■ WHAT YOU HAVE TO DO ■
Please tally the lines in the records that include the word "thuiskomen" and answer with the bare number.

■ DATA ■
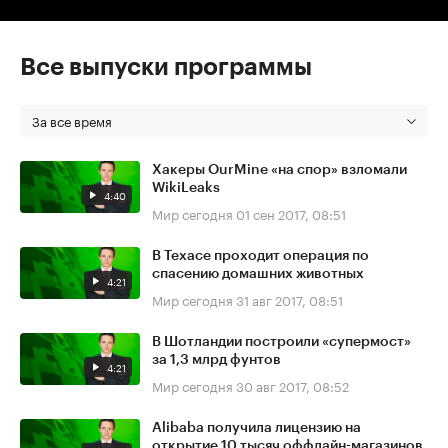
Все выпуски программы
За все время
Хакеры OurMine «на спор» взломали
WikiLeaks
4:40
Мир сегодня
01 сен 2017, 08:51
В Техасе проходит операция по
спасению домашних животных
4:21
Мир сегодня
31 авг 2017, 08:51
В Шотландии построили «супермост»
за 1,3 млрд фунтов
4:21
Мир сегодня
30 авг 2017, 08:52
Alibaba получила лицензию на
открытие 10 тысяч оффлайн-магазинов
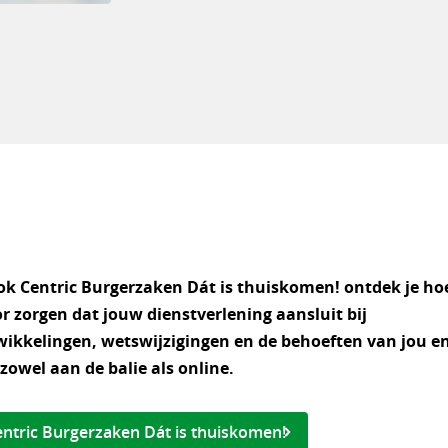
ok Centric Burgerzaken Dát is thuiskomen! ontdek je ho
 zorgen dat jouw dienstverlening aansluit bij
kkelingen, wetswijzigingen en de behoeften van jou en
zowel aan de balie als online.
ntric Burgerzaken Dát is thuiskomen!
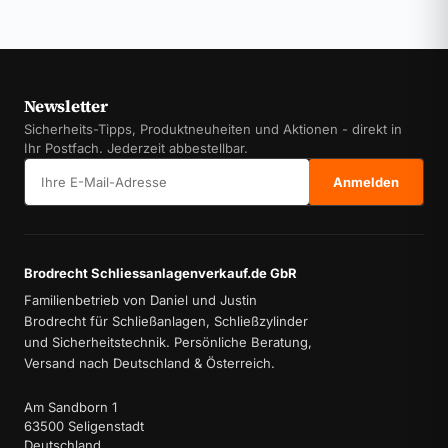
Newsletter
Sicherheits-Tipps, Produktneuheiten und Aktionen - direkt in
Ihr Postfach. Jederzeit abbestellbar.
E-Mail-Adresse
Anmelden
Brodrecht Schliessanlagenverkauf.de GbR
Familienbetrieb von Daniel und Justin
Brodrecht für Schließanlagen, Schließzylinder
und Sicherheitstechnik. Persönliche Beratung,
Versand nach Deutschland & Österreich.
Am Sandborn 1
63500 Seligenstadt
Deutschland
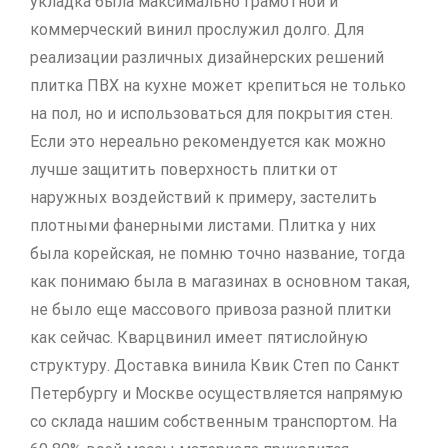
укладка была максимально грамотной и
коммерческий винил прослужил долго. Для
реализации различных дизайнерских решений
плитка ПВХ на кухне может крепиться не только
на пол, но и использоваться для покрытия стен.
Если это нереально рекомендуется как можно
лучше защитить поверхность плитки от
наружных воздействий к примеру, застелить
плотными фанерными листами. Плитка у них
была корейская, не помню точно название, тогда
как понимаю была в магазинах в основном такая,
не было еще массового привоза разной плитки
как сейчас. Кварцвинил имеет пятислойную
структуру. Доставка винила Квик Степ по Санкт
Петербургу и Москве осуществляется напрямую
со склада нашим собственным транспортом. На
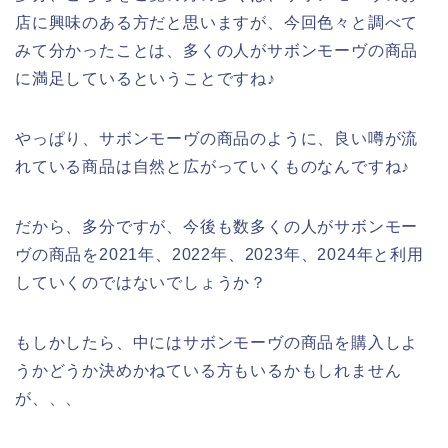
店に興味のある方だと思いますが、今回色々と調べて
みて分かったことは、多くの人がサボンモーヴの商品
に満足しているということですね♪
やっぱり、サボンモーヴの商品のように、良い噂が流
れている商品は自然と広がっていくものなんですね♪
だから、多分ですが、今後も数多くの人がサボンモー
ヴの商品を2021年、2022年、2023年、2024年と利用
していくのではないでしょうか？
もしかしたら、中にはサボンモーヴの商品を購入しよ
うかどうか決めかねている方もいるかもしれません
が、、、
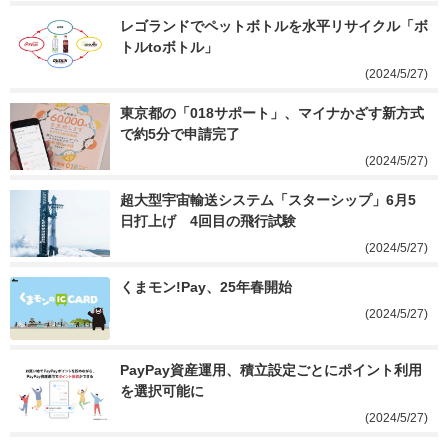
レゴランドでペットボトルを水平リサイクル「ボ
トルtoボトル」
(2024/5/27)
東京都の「018サポート」、マイナかざす新方式
で約5分で申請完了
(2024/5/27)
超大型宇宙輸送システム「スターシップ」6月5
日打上げ　4回目の飛行試験
(2024/5/27)
くまモン!Pay、25年春開始
(2024/5/27)
PayPay資産運用、積立設定ごとにポイント利用
を選択可能に
(2024/5/27)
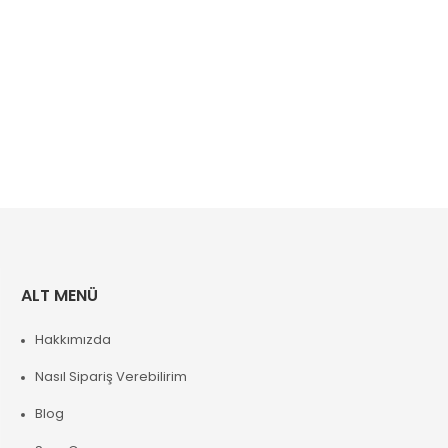
ALT MENÜ
Hakkımızda
Nasıl Sipariş Verebilirim
Blog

■ TASK RESPONSE ■
2